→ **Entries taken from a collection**

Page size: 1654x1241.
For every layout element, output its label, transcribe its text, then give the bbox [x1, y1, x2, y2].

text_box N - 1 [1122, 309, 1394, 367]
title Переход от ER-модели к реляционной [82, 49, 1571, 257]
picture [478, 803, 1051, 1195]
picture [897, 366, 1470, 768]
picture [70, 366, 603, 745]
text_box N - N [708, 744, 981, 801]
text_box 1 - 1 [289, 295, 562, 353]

→ **Set task**
Reproduce everything from the start of the records down through the line containing "picture [478, 803, 1051, 1195]", swapping "bbox" for "bounding box" and leaving all else unchanged.

→ **The reply**
Page size: 1654x1241.
For every layout element, output its label, transcribe its text, then give the bounding box [x1, y1, x2, y2].

text_box N - 1 [1122, 309, 1394, 367]
title Переход от ER-модели к реляционной [82, 49, 1571, 257]
picture [478, 803, 1051, 1195]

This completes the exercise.